Following the financial collapse of 2008, the future of Las Vegas look cloudy. Casinos in the area saw a record losses for the years following 2008, but recently, projections from a number of prominent economists have shown that over the next two years, the region could see long turn economic growth. They believed that over the course of the next two years, this growth could rival the days that were seen just before the recession hit in 2008, when the industry was growing rapidly throughout all of Las Vegas. The entire West in fact, could see steady and sustained economic growth after 2015, according to a number of economists and business leaders that attended a meeting sponsored by UNLV at the M Resort, which is located in Henderson. Although they were not going to go as far as to predict a definite turnaround, and stated that the industry and region was a long ways from where it was in 2007, the economists forecasted huge improvement over the course of the next two years.
Prior to the recession, Nevada saw an unprecedented era of growth for almost a quarter century. Prior to 2008, Nevada had one of the fastest-growing economies of any state over the course of the previous 25 years. Much of this growth was led by Las Vegas, the entertainment and gaming industries, and the growing wealth of the nation. Those trends were also seen throughout all of the West. During the same 25 year period, all states to the west of South Dakota saw the biggest economic booms, as well is growth in number of jobs, as well as population. When the economy crashed, however, the West Coast seem to be hit even harder than the East. However, as the economy continues to slowly rebound, it is thought that the West will grow much more quickly than the East, which did not see as big of a bust.

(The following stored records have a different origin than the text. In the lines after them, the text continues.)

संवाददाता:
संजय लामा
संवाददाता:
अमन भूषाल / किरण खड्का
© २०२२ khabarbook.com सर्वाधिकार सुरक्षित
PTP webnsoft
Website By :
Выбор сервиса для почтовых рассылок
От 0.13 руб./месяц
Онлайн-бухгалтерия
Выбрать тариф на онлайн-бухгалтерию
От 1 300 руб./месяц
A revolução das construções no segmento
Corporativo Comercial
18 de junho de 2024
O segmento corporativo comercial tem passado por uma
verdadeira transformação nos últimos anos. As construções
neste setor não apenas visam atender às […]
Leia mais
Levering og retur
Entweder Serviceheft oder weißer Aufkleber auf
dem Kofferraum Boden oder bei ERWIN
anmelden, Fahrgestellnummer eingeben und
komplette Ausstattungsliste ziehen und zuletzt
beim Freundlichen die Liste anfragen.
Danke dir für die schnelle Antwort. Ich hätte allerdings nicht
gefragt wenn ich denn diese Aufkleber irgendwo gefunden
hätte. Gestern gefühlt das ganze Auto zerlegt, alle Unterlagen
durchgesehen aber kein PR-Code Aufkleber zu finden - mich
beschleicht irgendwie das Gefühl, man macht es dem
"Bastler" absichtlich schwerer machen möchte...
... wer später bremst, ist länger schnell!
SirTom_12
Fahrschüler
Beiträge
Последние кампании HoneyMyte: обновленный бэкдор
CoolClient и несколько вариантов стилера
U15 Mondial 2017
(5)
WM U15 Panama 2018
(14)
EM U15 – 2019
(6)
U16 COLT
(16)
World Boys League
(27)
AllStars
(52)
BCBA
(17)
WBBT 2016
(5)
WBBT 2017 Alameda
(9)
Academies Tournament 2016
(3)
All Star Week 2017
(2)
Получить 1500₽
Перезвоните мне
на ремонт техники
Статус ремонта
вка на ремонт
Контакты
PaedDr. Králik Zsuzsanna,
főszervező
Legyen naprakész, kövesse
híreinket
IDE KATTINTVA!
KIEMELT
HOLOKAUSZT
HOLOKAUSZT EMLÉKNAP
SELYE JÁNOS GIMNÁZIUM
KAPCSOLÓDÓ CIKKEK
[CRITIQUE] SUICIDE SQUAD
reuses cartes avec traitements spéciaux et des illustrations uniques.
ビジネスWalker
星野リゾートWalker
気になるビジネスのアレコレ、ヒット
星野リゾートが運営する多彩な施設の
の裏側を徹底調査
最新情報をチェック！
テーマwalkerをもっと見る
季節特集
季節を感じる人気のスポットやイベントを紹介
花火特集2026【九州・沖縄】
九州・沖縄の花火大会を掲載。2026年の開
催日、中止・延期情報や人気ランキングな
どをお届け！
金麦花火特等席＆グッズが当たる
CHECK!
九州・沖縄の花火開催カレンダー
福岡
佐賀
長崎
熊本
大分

The biggest properties on the strip have changed their business model slightly, but continue to grow as the economy recovers. This is likely because the economy of the country as a whole continues to rebound, and more individuals are interested in taking vacations to areas such as Las Vegas and Nevada. However, casinos the targeted individuals locally have not done as well. The residents of Nevada have seen some of the slowest growth since the recession started to turn around, and still have the highest foreclosure and unemployment rates in the nation. As that begins to pick up, and local casinos are able to turn a profit, more jobs will be created throughout the state, as visitors begin to return to these resorts.
With the upcoming fiscal cliff looming, there are still concerns about the future. Industry insiders worry that an increase on income tax will greatly decrease the profits that casinos can hope to receive, and as a result will not boost the economy is much throughout the state of Nevada. As legislators begin to navigate the upcoming fiscal cliff, it will be interesting to see how they decide to handle it, and how big of an effect this can have on a growing economy. Without an answer to avoid the fiscal cliff yet found, it is not currently clear what types of changes the state should prepare for, and whether or not it is going to be a huge detriment to the gaming industry.